== DOCUMENT SOURCE

6. En l'espèce, il appartenait à Mme D..., à l'occasion du dépôt de sa demande de titre de séjour, de préciser à l'administration les motifs pour lesquels elle estimait devoir être admise au séjour et de produire tous les éléments susceptibles de venir au soutien de cette demande. Par ailleurs, il lui était loisible, au cours de l'instruction de sa demande, de faire valoir toute observation complémentaire utile quant à sa situation. Dès lors, la seule circonstance que Mme D... n'a pas été invitée par le préfet de La Réunion à formuler des observations avant le refus de l'admettre au séjour n'est pas de nature à permettre de la regarder comme ayant été privée de son droit à être entendue. Le droit de l'intéressée d'être entendue est ainsi satisfait avant que n'intervienne le refus de titre de séjour, l'obligation de quitter le territoire français, la décision lui accordant un délai de départ volontaire et la décision fixant le pays de destination de la mesure d'éloignement. Par suite, le moyen tiré de ce qu'en lui refusant la délivrance d'un titre de séjour, en l'obligeant à quitter le territoire français dans un délai d'un mois et en fixant le pays de renvoi, le préfet de La Réunion aurait porté atteinte au principe général du droit de l'Union européenne, selon lequel toute personne a le droit d'être entendue préalablement à l'adoption d'une mesure individuelle l'affectant défavorablement, doit être écarté.

7. Aux termes de l'article L. 121-1 du code des relations entre le public et l'administration : " Exception faite des cas où il est statué sur une demande, les décisions individuelles qui doivent être motivées en application de l'article L. 211-2, ainsi que les décisions qui, bien que non mentionnées à cet article, sont prises en considération de la personne, sont soumises au respect d'une procédure contradictoire préalable ". Selon l'article L. 122-1 du code des relations entre le public et l'administration : " Les décisions mentionnées à l'article L. 211-2 n'interviennent qu'après que la personne intéressée a été mise à même de présenter des observations écrites et, le cas échéant, sur sa demande, des observations orales. Cette personne peut se faire assister par un conseil ou représenter par un mandataire de son choix (...) ". Il résulte des termes mêmes de ces dispositions qu'elles ne peuvent être utilement invoquées à l'encontre d'une décision de refus de titre de séjour, qui est prise en réponse à une demande formulée par l'intéressée. Par suite, le moyen tiré de ce que le préfet de La Réunion n'aurait pas respecté la procédure contradictoire prévue par les articles précités du code des relations entre le public et l'administration avant de refuser à Mme D... la délivrance d'un titre de séjour est inopérant.

8. Il ressort des dispositions de l'article L. 512-1 du code de l'entrée et du séjour des étrangers et du droit d'asile que le législateur a entendu déterminer l'ensemble des règles de procédure administrative et contentieuse auxquelles sont soumises l'intervention et l'exécution des décisions par lesquelles l'autorité administrative signifie à un étranger l'obligation dans laquelle il se trouve de quitter le territoire français. Dès lors, l'article 24 de la loi du 12 avril 2000 codifié à l'article L. 121-1 du code des relations entre le public et l'administration, imposant de façon générale le respect d'une procédure contradictoire en préalable aux décisions individuelles soumises à l'exigence de motivation, ne peut être utilement invoqué à l'encontre d'une telle mesure d'éloignement et de la décision lui accordant un délai de départ d'un mois.

====
== DONNÉES RÉPERTORIÉES

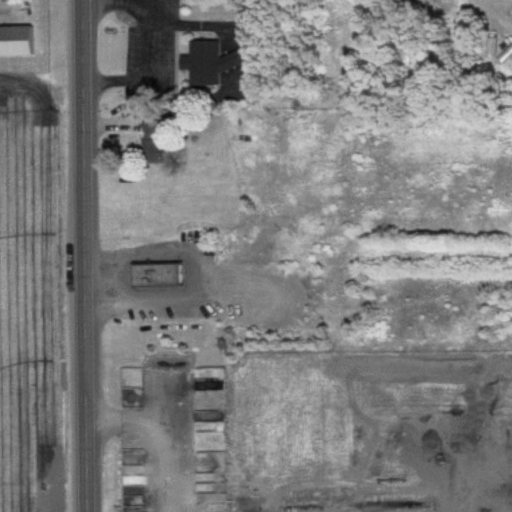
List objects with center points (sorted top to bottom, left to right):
building: (19, 42)
building: (214, 63)
road: (147, 68)
building: (152, 140)
road: (83, 255)
building: (162, 277)
crop: (30, 301)
road: (154, 429)
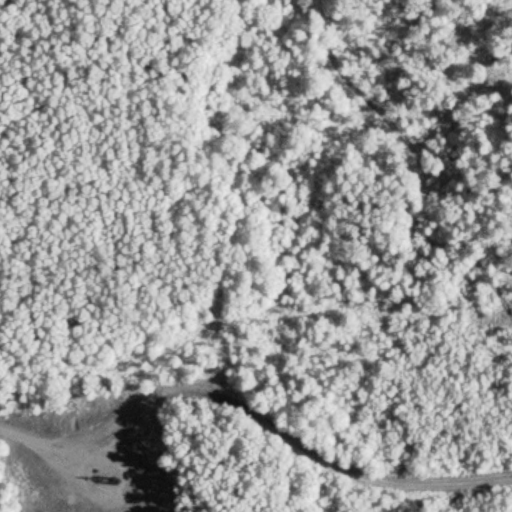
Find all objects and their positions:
road: (254, 423)
petroleum well: (99, 483)
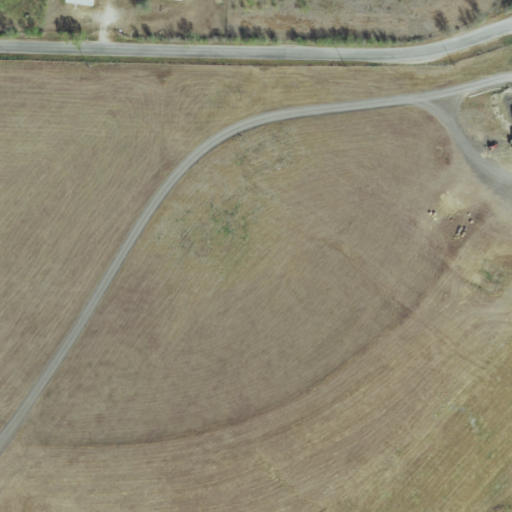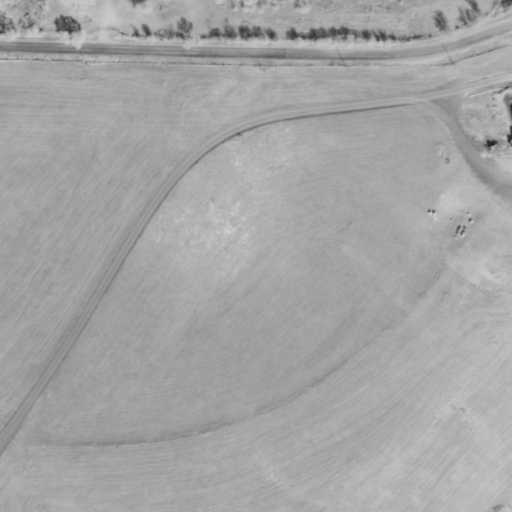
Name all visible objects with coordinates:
building: (77, 2)
road: (258, 53)
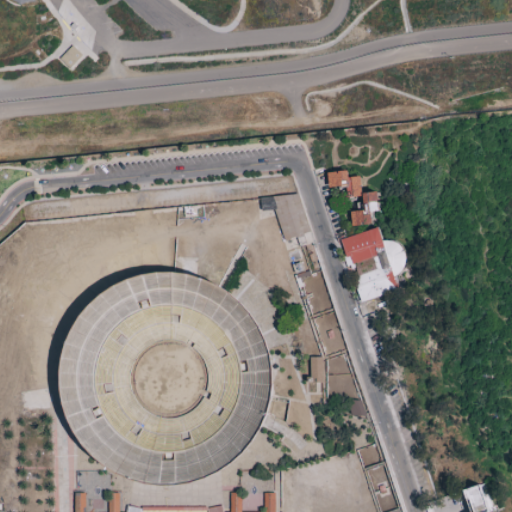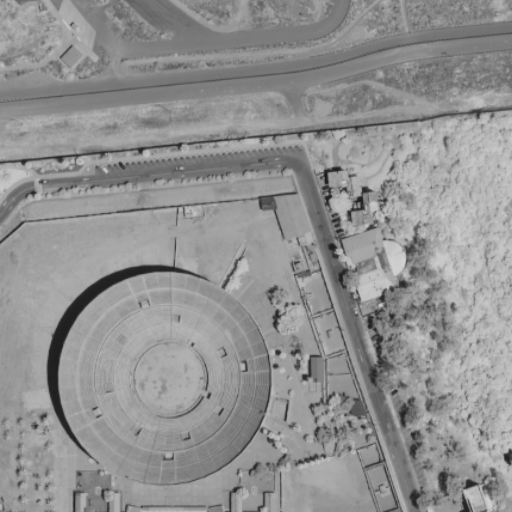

====

[OBJECTIF DU TRAVAIL]:
D'après le document source, dans quel délai le préfet de La Réunion a-t-il obligé Mme D... à quitter le territoire français ?

[RÉSULTAT ATTENDU]:
Dans un délai d'un mois.